§ **PROBLEM TO WORK ON**: Transcribe only the lines in the data below falling between the line with "Appellees | ) | |" and the line with "returns on book", including those two lines, and leave out any picture.

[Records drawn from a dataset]
______

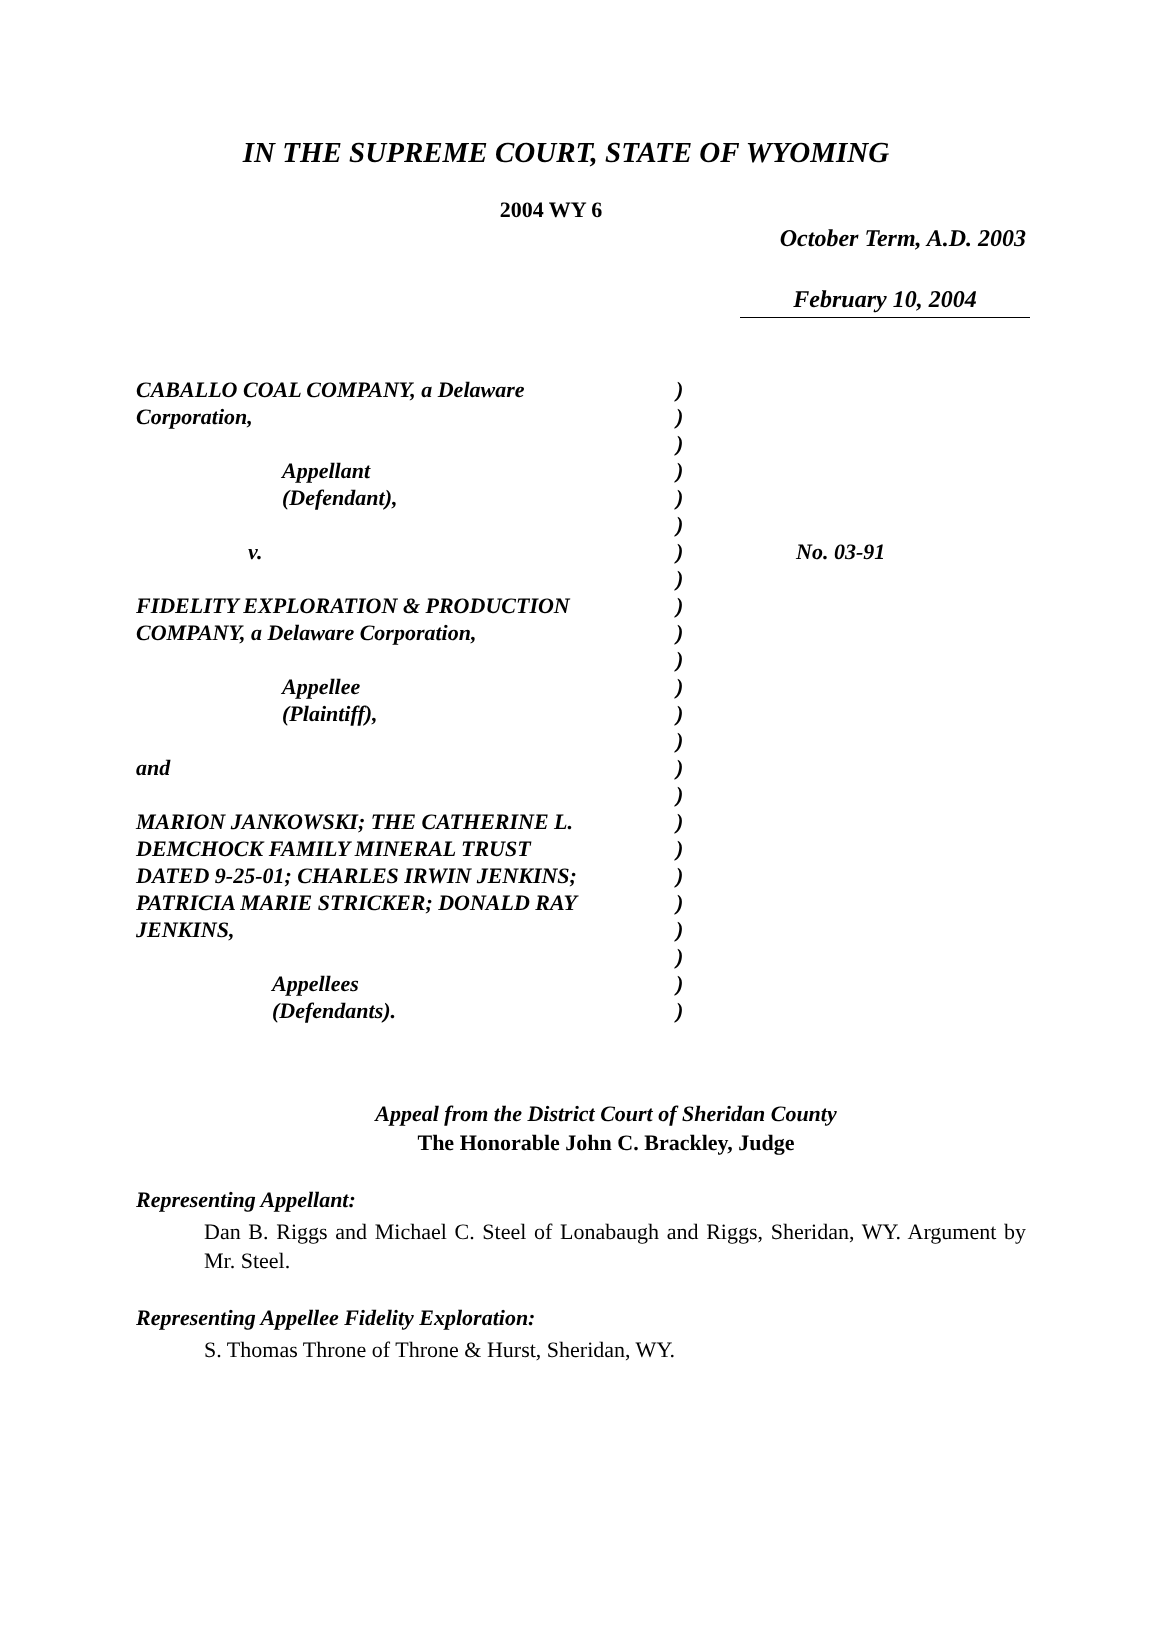IN THE SUPREME COURT, STATE OF WYOMING
2004 WY 6
October Term, A.D. 2003
February 10, 2004
| CABALLO COAL COMPANY, a Delaware | ) | |
| Corporation, | ) | |
| | ) | |
| Appellant | ) | |
| (Defendant), | ) | |
| | ) | |
| v. | ) | No. 03-91 |
| | ) | |
| FIDELITY EXPLORATION & PRODUCTION | ) | |
| COMPANY, a Delaware Corporation, | ) | |
| | ) | |
| Appellee | ) | |
| (Plaintiff), | ) | |
| | ) | |
| and | ) | |
| | ) | |
| MARION JANKOWSKI; THE CATHERINE L. | ) | |
| DEMCHOCK FAMILY MINERAL TRUST | ) | |
| DATED 9-25-01; CHARLES IRWIN JENKINS; | ) | |
| PATRICIA MARIE STRICKER; DONALD RAY | ) | |
| JENKINS, | ) | |
| | ) | |
| Appellees | ) | |
| (Defendants). | ) | |
Appeal from the District Court of Sheridan County
The Honorable John C. Brackley, Judge
Representing Appellant:
Dan B. Riggs and Michael C. Steel of Lonabaugh and Riggs, Sheridan, WY. Argument by Mr. Steel.
Representing Appellee Fidelity Exploration:
S. Thomas Throne of Throne & Hurst, Sheridan, WY.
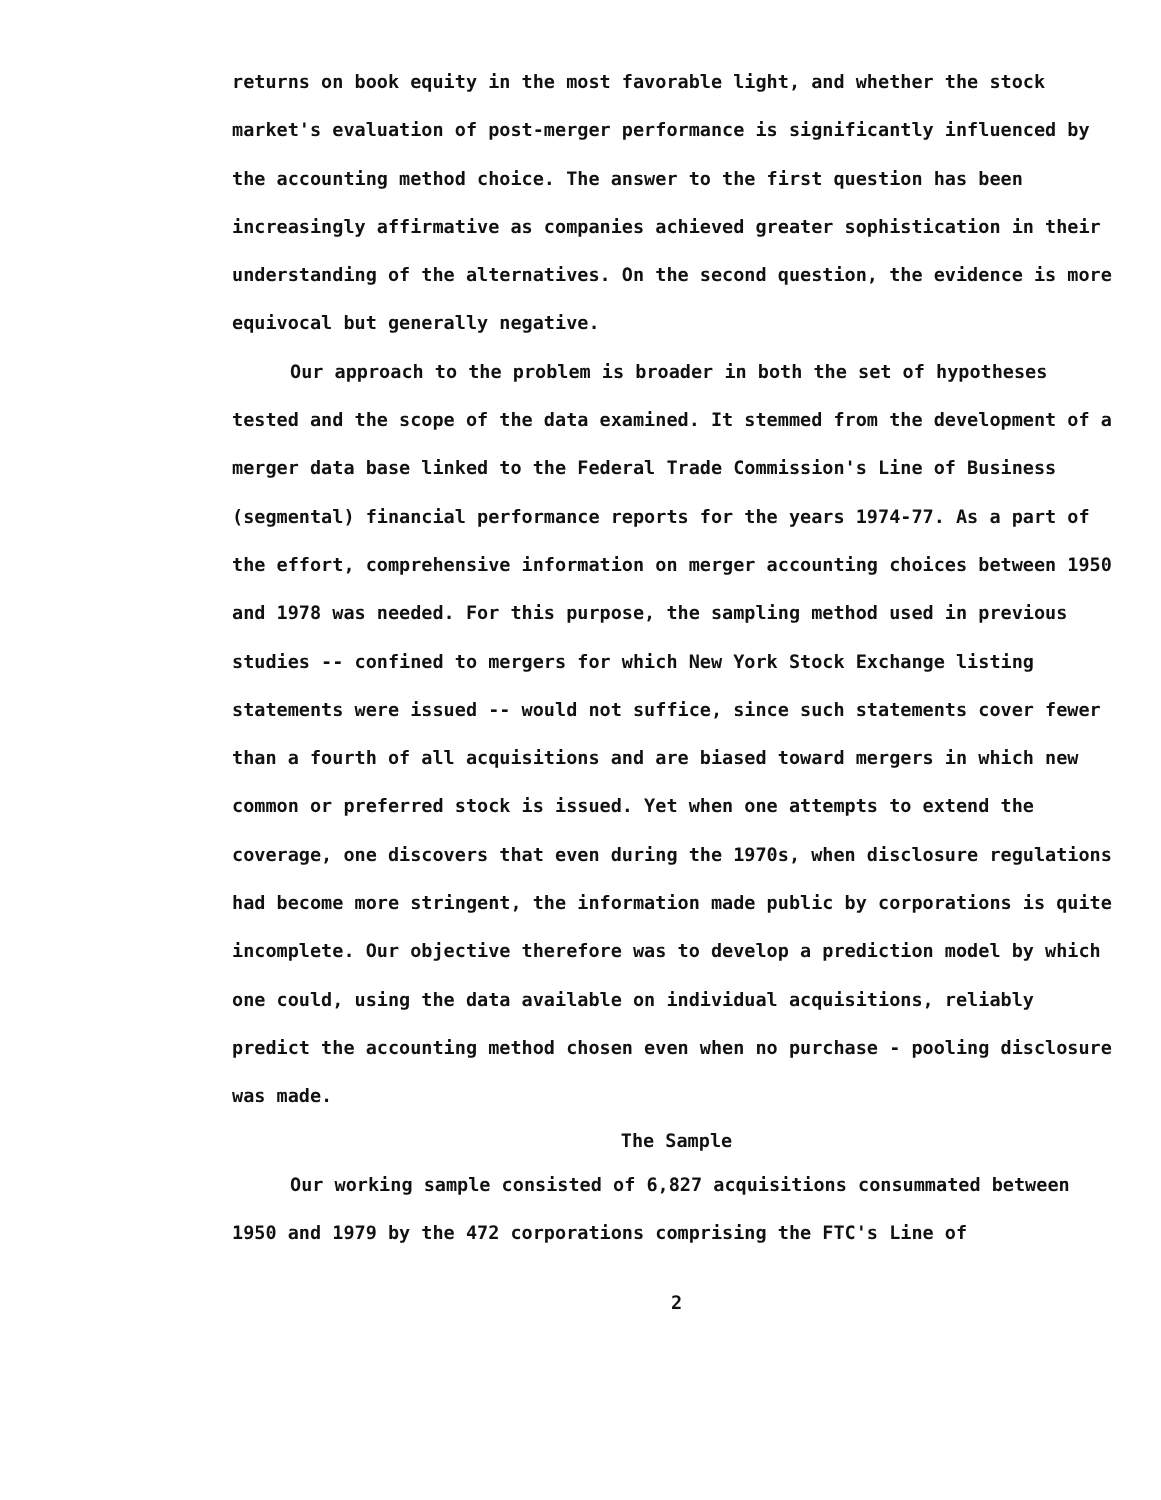returns on book equity in the most favorable light, and whether the stock market's evaluation of post-merger performance is significantly influenced by the accounting method choice. The answer to the first question has been increasingly affirmative as companies achieved greater sophistication in their understanding of the alternatives. On the second question, the evidence is more equivocal but generally negative.
Our approach to the problem is broader in both the set of hypotheses tested and the scope of the data examined. It stemmed from the development of a merger data base linked to the Federal Trade Commission's Line of Business (segmental) financial performance reports for the years 1974-77. As a part of the effort, comprehensive information on merger accounting choices between 1950 and 1978 was needed. For this purpose, the sampling method used in previous studies -- confined to mergers for which New York Stock Exchange listing statements were issued -- would not suffice, since such statements cover fewer than a fourth of all acquisitions and are biased toward mergers in which new common or preferred stock is issued. Yet when one attempts to extend the coverage, one discovers that even during the 1970s, when disclosure regulations had become more stringent, the information made public by corporations is quite incomplete. Our objective therefore was to develop a prediction model by which one could, using the data available on individual acquisitions, reliably predict the accounting method chosen even when no purchase - pooling disclosure was made.
The Sample
Our working sample consisted of 6,827 acquisitions consummated between 1950 and 1979 by the 472 corporations comprising the FTC's Line of
2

______

§ **WRITTEN ANSWER**:
| Appellees | ) | |
| (Defendants). | ) | |
Appeal from the District Court of Sheridan County
The Honorable John C. Brackley, Judge
Representing Appellant:
Dan B. Riggs and Michael C. Steel of Lonabaugh and Riggs, Sheridan, WY. Argument by Mr. Steel.
Representing Appellee Fidelity Exploration:
S. Thomas Throne of Throne & Hurst, Sheridan, WY.
returns on book equity in the most favorable light, and whether the stock market's evaluation of post-merger performance is significantly influenced by the accounting method choice. The answer to the first question has been increasingly affirmative as companies achieved greater sophistication in their understanding of the alternatives. On the second question, the evidence is more equivocal but generally negative.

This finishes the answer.